TASK GOAL:
Each line below should be retyped exactly, with no pictures.

DATA FOR THIS EXERCISE:
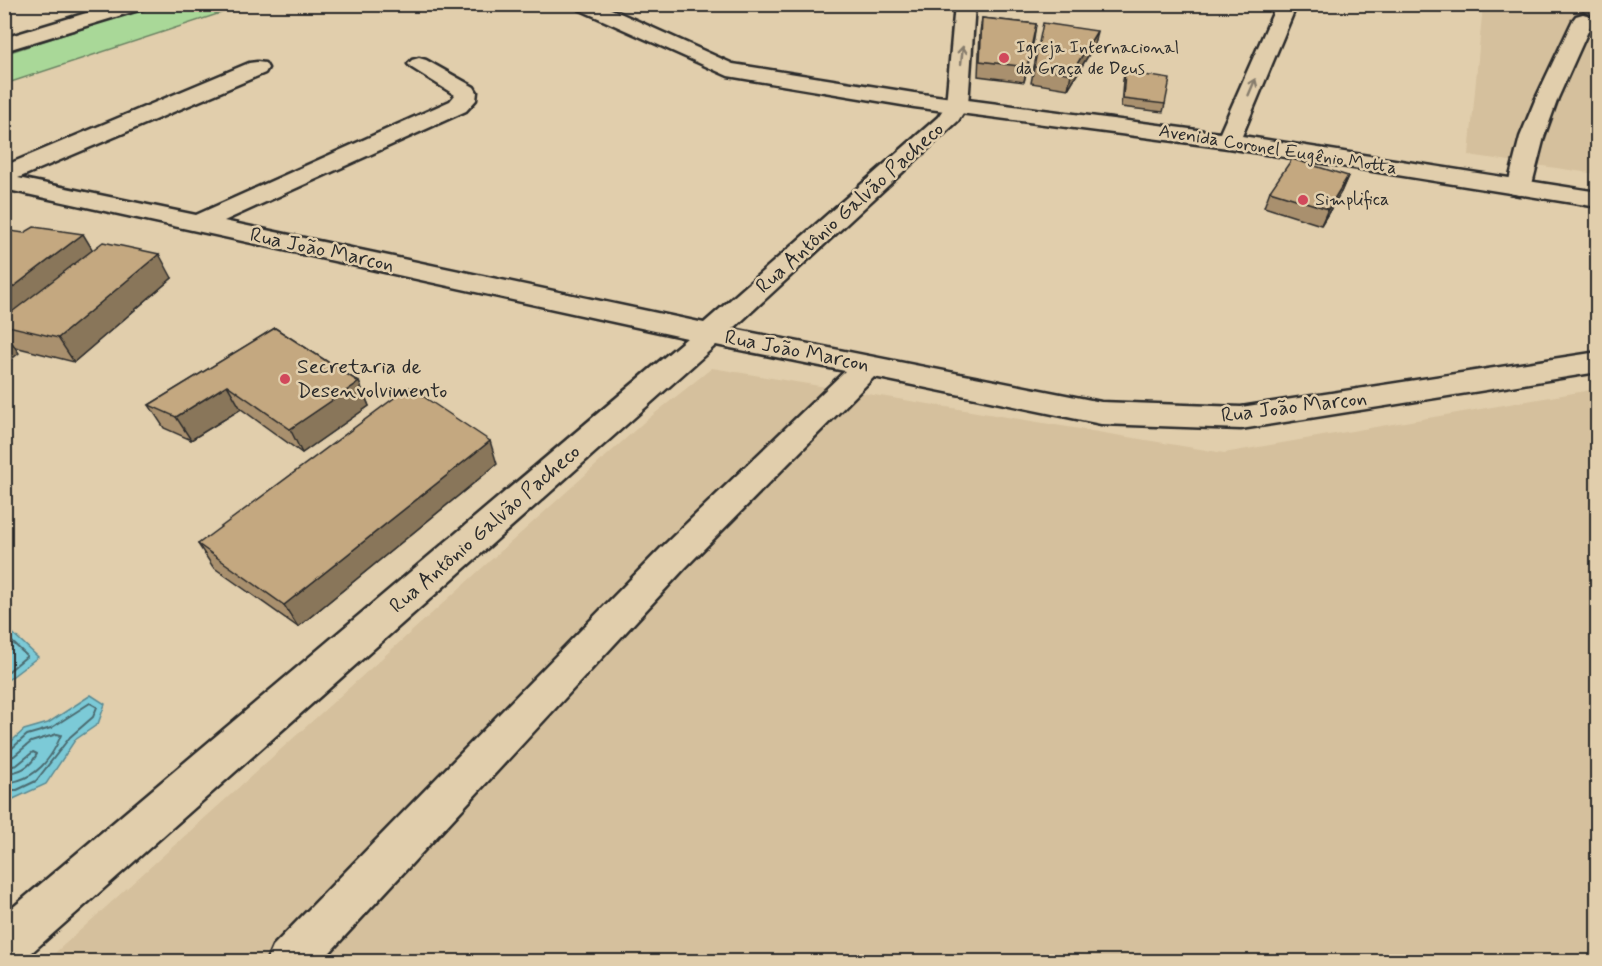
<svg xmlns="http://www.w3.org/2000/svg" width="1602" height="966" viewBox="0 0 1602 966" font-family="Mynerve,sans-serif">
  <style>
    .built { fill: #d5c09d }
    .green { fill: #a9d898; stroke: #6a8262; stroke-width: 1.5 }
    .water { fill: #7bcad7; stroke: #5b8a92; stroke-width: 1.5 }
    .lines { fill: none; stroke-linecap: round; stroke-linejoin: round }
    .shore-far1 { stroke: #4b6b70; stroke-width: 1.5 }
    .shore { stroke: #4b6b70; stroke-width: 2 }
    .minor-casing { stroke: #2b2b2b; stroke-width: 5 }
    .major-casing { stroke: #2b2b2b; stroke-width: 5 }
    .minor { fill: #e1ceac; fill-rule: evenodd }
    .major { fill: #e1ceac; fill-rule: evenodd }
    .wall { fill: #a9906e; stroke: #2b2b2b; stroke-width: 1.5 }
    .shaded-wall { fill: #89765a; stroke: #2b2b2b; stroke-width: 1.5 }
    .building { fill: #c4a880; stroke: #2b2b2b; stroke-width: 1.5 }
    .oneway { stroke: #867c6c }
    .poi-dot { fill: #d1495b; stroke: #e1ceac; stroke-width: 2 }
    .labels { text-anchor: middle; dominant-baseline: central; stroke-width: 5; stroke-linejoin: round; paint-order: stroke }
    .far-poi-label { font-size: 18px; fill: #2b2b2b; stroke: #e1ceac; text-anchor: start }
    .far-street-label { font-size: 18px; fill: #2b2b2b; stroke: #e1ceac }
    .street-label { font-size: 21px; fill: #2b2b2b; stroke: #e1ceac }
    .poi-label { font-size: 21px; fill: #2b2b2b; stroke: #e1ceac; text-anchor: start }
  </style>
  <rect width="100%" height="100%" fill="#e1ceac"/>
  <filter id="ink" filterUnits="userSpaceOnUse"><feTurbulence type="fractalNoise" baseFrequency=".0167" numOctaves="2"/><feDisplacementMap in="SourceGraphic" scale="12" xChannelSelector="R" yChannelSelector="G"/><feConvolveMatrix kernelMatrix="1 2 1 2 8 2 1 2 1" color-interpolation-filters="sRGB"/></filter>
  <g filter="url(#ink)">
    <!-- built -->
    <path class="built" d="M1483 5H1597V174L1469 155Z
      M712 368 1224 453 1597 389V961L45 962 644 422Z"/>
    <!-- green -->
    <path class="green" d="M155 5H221L227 11 5 84 4 54Z"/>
    <!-- water -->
    <path class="water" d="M5 626 38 657 5 682H4Z
      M91 695 105 704 98 724 75 740 46 784 11 800 5 794V747L24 730 48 723Z"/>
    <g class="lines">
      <!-- shore-far1 -->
      <path class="shore-far1" d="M4 634 11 640"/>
      <!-- shore -->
      <path class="shore" d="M4 675 27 656 9 639
        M4 751 10 750 27 735 51 728 90 703 97 707 93 717 70 737 36 781 17 790H4
        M4 759 14 756 31 742 57 734 61 735C51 761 33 781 4 783
        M4 768 17 765 33 752 37 754C30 768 19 773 4 773"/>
      <!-- minor casing -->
      <g class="minor-casing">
        <path id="minor" d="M116 4H147L145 8 4 51V38Z
          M955 4H975L968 105 958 121 733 329 1101 402 1241 407 1598 352V372L1241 429 1101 424 874 377 685 568 321 962H266L273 946 661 548 845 371 716 345 21 962H4V915L687 338 4 189V166L249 63 257 62 265 63 268 68 265 73 18 178 196 215 450 101 455 95 412 68 408 64 412 60 419 58 426 60 474 87 477 92 476 100 466 111 224 221 704 323 938 117 946 105Z
          M1583 14 1590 16 1593 20 1558 98 1544 137 1531 188 1528 193 1519 195 1510 193 1507 188 1520 137 1536 98 1573 20 1576 16Z"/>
      </g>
      <!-- major casing -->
      <g class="major-casing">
        <path id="major" d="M574 4H600L733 64 914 93 1220 133 1277 4H1297L1242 136 1598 192V207L1228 148 914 107 728 76 576 8Z"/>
      </g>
      <!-- minor -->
      <use href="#minor" class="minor"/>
      <!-- major -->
      <use href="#major" class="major"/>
    </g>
    <!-- wall -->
    <path class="wall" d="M42 4H73L70 9H46Z
      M982 18 1036 24 1024 82 978 76 980 32Z
      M1094 46 1068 89 1031 83 1034 67Z
      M1125 72 1165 104 1163 112 1121 107 1123 80Z
      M1348 176 1341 192 1321 225 1264 207 1270 191Z
      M4 230 93 250 172 278 74 362 15 347 4 332Z
      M275 328 359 382 369 406 302 453 241 409 191 440 164 428 149 405Z
      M497 464 298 627 213 567 198 544Z"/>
    <!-- shaded-wall -->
    <path class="shaded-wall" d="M1036 24 1034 39 1024 82 1027 67Z
      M1097 31 1094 46 1068 89 1071 74Z
      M1348 176 1341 192 1321 225 1328 209Z
      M83 234 97 257 4 325V294Z
      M159 254 172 278 74 362 58 338Z
      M7 336 19 353 4 365V338Z
      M359 382 369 406 302 453 290 429Z
      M227 385 241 409 191 440 176 417Z
      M490 441 497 464 298 627 284 605Z"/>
    <!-- building -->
    <path class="building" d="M982 18 1036 24 1027 67 980 61Z
      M1043 23 1097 31 1071 74 1034 67Z
      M1125 72 1170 79 1165 104 1123 99Z
      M1292 159 1348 176 1328 209 1270 191Z
      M34 227 83 234 4 294V230L24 233Z
      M103 242 159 254 58 338 4 325V318Z
      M275 328 359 382 290 429 227 385 176 417 149 405Z
      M409 387 490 441 284 605 198 544Z"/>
    <!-- one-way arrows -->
    <defs><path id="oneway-shaft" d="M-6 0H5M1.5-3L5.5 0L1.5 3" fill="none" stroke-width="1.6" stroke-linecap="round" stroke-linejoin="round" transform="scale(1.5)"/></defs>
    <g class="oneway">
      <use href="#oneway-shaft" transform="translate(962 55) rotate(-84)"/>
      <use href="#oneway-shaft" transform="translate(1252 87) rotate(-67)"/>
    </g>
  </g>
  <!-- markers -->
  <g class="poi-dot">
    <circle cx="1004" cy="58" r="6"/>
    <circle cx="1303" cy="200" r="6"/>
    <circle cx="285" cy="379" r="6"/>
  </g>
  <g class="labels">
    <!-- far-poi labels -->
    <g class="far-poi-label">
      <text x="1016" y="48">Igreja Internacional<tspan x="1016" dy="21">da Graça de Deus</tspan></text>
      <text x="1315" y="200">Simplifica</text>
    </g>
    <!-- far-street labels -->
    <g class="far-street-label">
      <text transform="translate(1278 150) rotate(9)">Avenida Coronel Eugênio Motta</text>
    </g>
    <!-- street labels -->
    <g class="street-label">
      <text transform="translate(850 208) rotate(-42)">Rua Antônio Galvão Pacheco</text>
      <text transform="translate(322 250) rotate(12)">Rua João Marcon</text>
      <text transform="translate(797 351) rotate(11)">Rua João Marcon</text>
      <text transform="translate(1294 407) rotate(-7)">Rua João Marcon</text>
      <text transform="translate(485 529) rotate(-41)">Rua Antônio Galvão Pacheco</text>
    </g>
    <!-- poi labels -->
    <g class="poi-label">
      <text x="297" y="367">Secretaria de<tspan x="297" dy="24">Desenvolvimento</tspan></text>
    </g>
  </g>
  <!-- margin -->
  <rect width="1602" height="966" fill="none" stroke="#e1ceac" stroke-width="24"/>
  <rect x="12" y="12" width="1578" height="942" fill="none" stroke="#2b2b2b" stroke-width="2" filter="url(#ink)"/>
</svg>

EXPECTED OUTPUT:
<svg xmlns="http://www.w3.org/2000/svg" width="1602" height="966" viewBox="0 0 1602 966" font-family="Mynerve,sans-serif">
  <style>
    .built { fill: #d5c09d }
    .green { fill: #a9d898; stroke: #6a8262; stroke-width: 1.5 }
    .water { fill: #7bcad7; stroke: #5b8a92; stroke-width: 1.5 }
    .lines { fill: none; stroke-linecap: round; stroke-linejoin: round }
    .shore-far1 { stroke: #4b6b70; stroke-width: 1.5 }
    .shore { stroke: #4b6b70; stroke-width: 2 }
    .minor-casing { stroke: #2b2b2b; stroke-width: 5 }
    .major-casing { stroke: #2b2b2b; stroke-width: 5 }
    .minor { fill: #e1ceac; fill-rule: evenodd }
    .major { fill: #e1ceac; fill-rule: evenodd }
    .wall { fill: #a9906e; stroke: #2b2b2b; stroke-width: 1.5 }
    .shaded-wall { fill: #89765a; stroke: #2b2b2b; stroke-width: 1.5 }
    .building { fill: #c4a880; stroke: #2b2b2b; stroke-width: 1.5 }
    .oneway { stroke: #867c6c }
    .poi-dot { fill: #d1495b; stroke: #e1ceac; stroke-width: 2 }
    .labels { text-anchor: middle; dominant-baseline: central; stroke-width: 5; stroke-linejoin: round; paint-order: stroke }
    .far-poi-label { font-size: 18px; fill: #2b2b2b; stroke: #e1ceac; text-anchor: start }
    .far-street-label { font-size: 18px; fill: #2b2b2b; stroke: #e1ceac }
    .street-label { font-size: 21px; fill: #2b2b2b; stroke: #e1ceac }
    .poi-label { font-size: 21px; fill: #2b2b2b; stroke: #e1ceac; text-anchor: start }
  </style>
  <rect width="100%" height="100%" fill="#e1ceac"/>
  <filter id="ink" filterUnits="userSpaceOnUse"><feTurbulence type="fractalNoise" baseFrequency=".0167" numOctaves="2"/><feDisplacementMap in="SourceGraphic" scale="12" xChannelSelector="R" yChannelSelector="G"/><feConvolveMatrix kernelMatrix="1 2 1 2 8 2 1 2 1" color-interpolation-filters="sRGB"/></filter>
  <g filter="url(#ink)">
    <!-- built -->
    <path class="built" d="M1483 5H1597V174L1469 155Z
      M712 368 1224 453 1597 389V961L45 962 644 422Z"/>
    <!-- green -->
    <path class="green" d="M155 5H221L227 11 5 84 4 54Z"/>
    <!-- water -->
    <path class="water" d="M5 626 38 657 5 682H4Z
      M91 695 105 704 98 724 75 740 46 784 11 800 5 794V747L24 730 48 723Z"/>
    <g class="lines">
      <!-- shore-far1 -->
      <path class="shore-far1" d="M4 634 11 640"/>
      <!-- shore -->
      <path class="shore" d="M4 675 27 656 9 639
        M4 751 10 750 27 735 51 728 90 703 97 707 93 717 70 737 36 781 17 790H4
        M4 759 14 756 31 742 57 734 61 735C51 761 33 781 4 783
        M4 768 17 765 33 752 37 754C30 768 19 773 4 773"/>
      <!-- minor casing -->
      <g class="minor-casing">
        <path id="minor" d="M116 4H147L145 8 4 51V38Z
          M955 4H975L968 105 958 121 733 329 1101 402 1241 407 1598 352V372L1241 429 1101 424 874 377 685 568 321 962H266L273 946 661 548 845 371 716 345 21 962H4V915L687 338 4 189V166L249 63 257 62 265 63 268 68 265 73 18 178 196 215 450 101 455 95 412 68 408 64 412 60 419 58 426 60 474 87 477 92 476 100 466 111 224 221 704 323 938 117 946 105Z
          M1583 14 1590 16 1593 20 1558 98 1544 137 1531 188 1528 193 1519 195 1510 193 1507 188 1520 137 1536 98 1573 20 1576 16Z"/>
      </g>
      <!-- major casing -->
      <g class="major-casing">
        <path id="major" d="M574 4H600L733 64 914 93 1220 133 1277 4H1297L1242 136 1598 192V207L1228 148 914 107 728 76 576 8Z"/>
      </g>
      <!-- minor -->
      <use href="#minor" class="minor"/>
      <!-- major -->
      <use href="#major" class="major"/>
    </g>
    <!-- wall -->
    <path class="wall" d="M42 4H73L70 9H46Z
      M982 18 1036 24 1024 82 978 76 980 32Z
      M1094 46 1068 89 1031 83 1034 67Z
      M1125 72 1165 104 1163 112 1121 107 1123 80Z
      M1348 176 1341 192 1321 225 1264 207 1270 191Z
      M4 230 93 250 172 278 74 362 15 347 4 332Z
      M275 328 359 382 369 406 302 453 241 409 191 440 164 428 149 405Z
      M497 464 298 627 213 567 198 544Z"/>
    <!-- shaded-wall -->
    <path class="shaded-wall" d="M1036 24 1034 39 1024 82 1027 67Z
      M1097 31 1094 46 1068 89 1071 74Z
      M1348 176 1341 192 1321 225 1328 209Z
      M83 234 97 257 4 325V294Z
      M159 254 172 278 74 362 58 338Z
      M7 336 19 353 4 365V338Z
      M359 382 369 406 302 453 290 429Z
      M227 385 241 409 191 440 176 417Z
      M490 441 497 464 298 627 284 605Z"/>
    <!-- building -->
    <path class="building" d="M982 18 1036 24 1027 67 980 61Z
      M1043 23 1097 31 1071 74 1034 67Z
      M1125 72 1170 79 1165 104 1123 99Z
      M1292 159 1348 176 1328 209 1270 191Z
      M34 227 83 234 4 294V230L24 233Z
      M103 242 159 254 58 338 4 325V318Z
      M275 328 359 382 290 429 227 385 176 417 149 405Z
      M409 387 490 441 284 605 198 544Z"/>
    <!-- one-way arrows -->
    <defs><path id="oneway-shaft" d="M-6 0H5M1.5-3L5.5 0L1.5 3" fill="none" stroke-width="1.6" stroke-linecap="round" stroke-linejoin="round" transform="scale(1.5)"/></defs>
    <g class="oneway">
      <use href="#oneway-shaft" transform="translate(962 55) rotate(-84)"/>
      <use href="#oneway-shaft" transform="translate(1252 87) rotate(-67)"/>
    </g>
  </g>
  <!-- markers -->
  <g class="poi-dot">
    <circle cx="1004" cy="58" r="6"/>
    <circle cx="1303" cy="200" r="6"/>
    <circle cx="285" cy="379" r="6"/>
  </g>
  <g class="labels">
    <!-- far-poi labels -->
    <g class="far-poi-label">
      <text x="1016" y="48">Igreja Internacional<tspan x="1016" dy="21">da Graça de Deus</tspan></text>
      <text x="1315" y="200">Simplifica</text>
    </g>
    <!-- far-street labels -->
    <g class="far-street-label">
      <text transform="translate(1278 150) rotate(9)">Avenida Coronel Eugênio Motta</text>
    </g>
    <!-- street labels -->
    <g class="street-label">
      <text transform="translate(850 208) rotate(-42)">Rua Antônio Galvão Pacheco</text>
      <text transform="translate(322 250) rotate(12)">Rua João Marcon</text>
      <text transform="translate(797 351) rotate(11)">Rua João Marcon</text>
      <text transform="translate(1294 407) rotate(-7)">Rua João Marcon</text>
      <text transform="translate(485 529) rotate(-41)">Rua Antônio Galvão Pacheco</text>
    </g>
    <!-- poi labels -->
    <g class="poi-label">
      <text x="297" y="367">Secretaria de<tspan x="297" dy="24">Desenvolvimento</tspan></text>
    </g>
  </g>
  <!-- margin -->
  <rect width="1602" height="966" fill="none" stroke="#e1ceac" stroke-width="24"/>
  <rect x="12" y="12" width="1578" height="942" fill="none" stroke="#2b2b2b" stroke-width="2" filter="url(#ink)"/>
</svg>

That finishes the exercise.